■ **Requirement**
Go through the entries below and pick out every line with "source".

Start of Supplied material

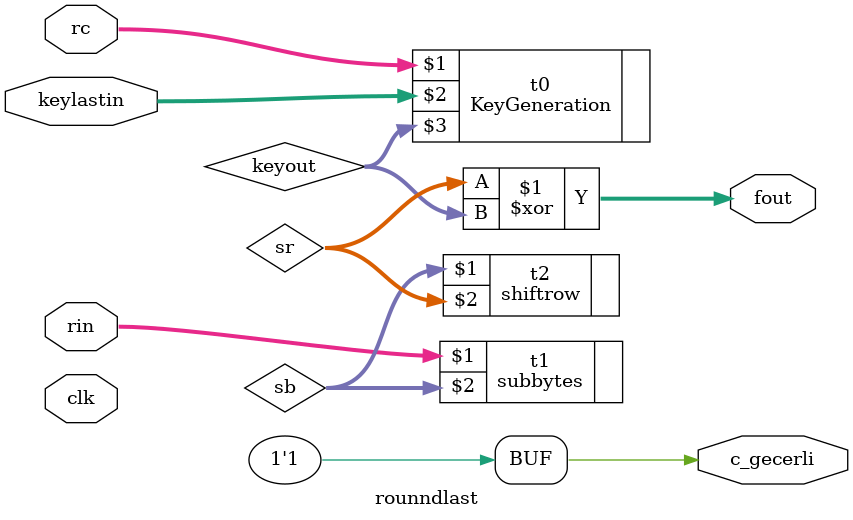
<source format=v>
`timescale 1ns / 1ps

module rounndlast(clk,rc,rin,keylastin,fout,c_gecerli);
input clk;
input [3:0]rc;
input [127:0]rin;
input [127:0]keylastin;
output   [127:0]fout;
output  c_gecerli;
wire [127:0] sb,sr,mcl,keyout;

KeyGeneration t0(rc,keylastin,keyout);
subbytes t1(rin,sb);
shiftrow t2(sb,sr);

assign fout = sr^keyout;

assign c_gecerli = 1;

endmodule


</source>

End of Supplied material
Start of Supplied material

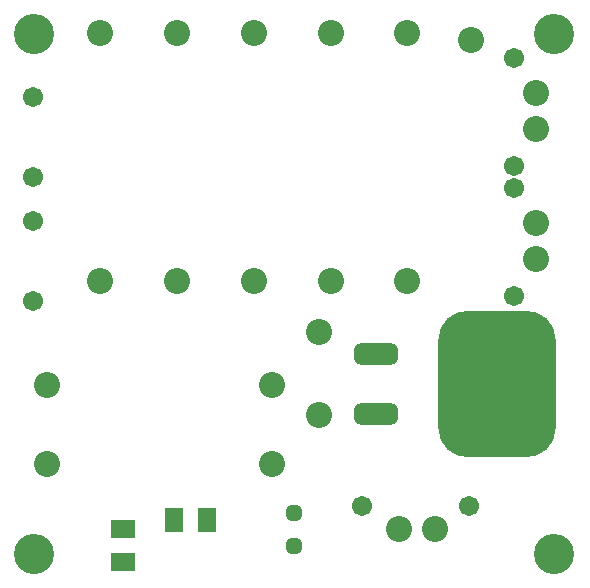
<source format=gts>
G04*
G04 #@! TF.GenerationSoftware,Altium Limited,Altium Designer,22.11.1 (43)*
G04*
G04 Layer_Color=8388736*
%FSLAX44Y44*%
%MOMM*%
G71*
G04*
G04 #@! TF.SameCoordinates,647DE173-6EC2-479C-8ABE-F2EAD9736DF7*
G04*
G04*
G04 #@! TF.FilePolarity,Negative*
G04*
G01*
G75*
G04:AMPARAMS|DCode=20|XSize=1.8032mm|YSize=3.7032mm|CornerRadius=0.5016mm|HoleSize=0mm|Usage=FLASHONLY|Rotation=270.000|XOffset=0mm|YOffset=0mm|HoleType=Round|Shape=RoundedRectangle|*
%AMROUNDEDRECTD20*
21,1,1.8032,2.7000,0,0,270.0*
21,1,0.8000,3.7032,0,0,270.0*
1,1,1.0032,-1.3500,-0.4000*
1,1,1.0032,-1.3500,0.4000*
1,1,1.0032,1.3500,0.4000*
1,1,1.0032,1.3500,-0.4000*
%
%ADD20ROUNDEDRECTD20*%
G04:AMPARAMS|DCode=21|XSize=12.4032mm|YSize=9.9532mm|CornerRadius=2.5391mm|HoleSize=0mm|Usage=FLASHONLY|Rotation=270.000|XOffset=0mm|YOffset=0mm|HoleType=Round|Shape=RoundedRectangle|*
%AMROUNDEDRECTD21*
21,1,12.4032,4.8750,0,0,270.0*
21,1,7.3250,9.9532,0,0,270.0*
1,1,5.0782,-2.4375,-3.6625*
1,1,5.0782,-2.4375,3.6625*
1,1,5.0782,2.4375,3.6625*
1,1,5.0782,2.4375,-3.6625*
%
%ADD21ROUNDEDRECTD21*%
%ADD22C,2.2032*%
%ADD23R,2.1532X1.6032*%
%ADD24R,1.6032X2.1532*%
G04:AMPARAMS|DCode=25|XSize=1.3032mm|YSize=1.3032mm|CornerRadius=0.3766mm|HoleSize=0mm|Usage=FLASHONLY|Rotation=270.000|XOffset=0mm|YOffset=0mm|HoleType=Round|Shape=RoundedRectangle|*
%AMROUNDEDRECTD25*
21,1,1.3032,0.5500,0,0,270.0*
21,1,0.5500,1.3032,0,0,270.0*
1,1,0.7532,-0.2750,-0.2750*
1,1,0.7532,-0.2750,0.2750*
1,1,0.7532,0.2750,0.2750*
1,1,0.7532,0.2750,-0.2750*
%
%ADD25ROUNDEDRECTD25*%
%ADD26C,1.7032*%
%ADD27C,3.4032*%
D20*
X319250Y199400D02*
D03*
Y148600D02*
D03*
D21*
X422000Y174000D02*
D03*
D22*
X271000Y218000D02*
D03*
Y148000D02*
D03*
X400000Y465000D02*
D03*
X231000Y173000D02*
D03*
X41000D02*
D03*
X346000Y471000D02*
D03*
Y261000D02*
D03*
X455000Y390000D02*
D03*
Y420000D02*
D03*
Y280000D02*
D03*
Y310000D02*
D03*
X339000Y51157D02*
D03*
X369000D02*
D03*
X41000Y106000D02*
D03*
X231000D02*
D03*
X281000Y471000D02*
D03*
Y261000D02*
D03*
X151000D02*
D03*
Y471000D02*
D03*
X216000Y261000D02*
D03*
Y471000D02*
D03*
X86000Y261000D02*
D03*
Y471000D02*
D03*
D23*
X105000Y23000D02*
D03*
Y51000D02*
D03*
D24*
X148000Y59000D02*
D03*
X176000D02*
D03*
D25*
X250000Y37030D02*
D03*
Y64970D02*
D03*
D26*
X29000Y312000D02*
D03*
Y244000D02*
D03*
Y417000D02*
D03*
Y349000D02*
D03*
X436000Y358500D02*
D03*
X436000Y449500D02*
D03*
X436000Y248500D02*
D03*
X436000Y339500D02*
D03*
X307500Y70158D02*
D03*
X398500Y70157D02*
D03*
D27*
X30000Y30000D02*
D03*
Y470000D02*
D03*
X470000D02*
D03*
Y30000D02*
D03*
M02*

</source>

End of Supplied material

■ **Written reply**
<source format=v>
</source>
<source format=gts>
</source>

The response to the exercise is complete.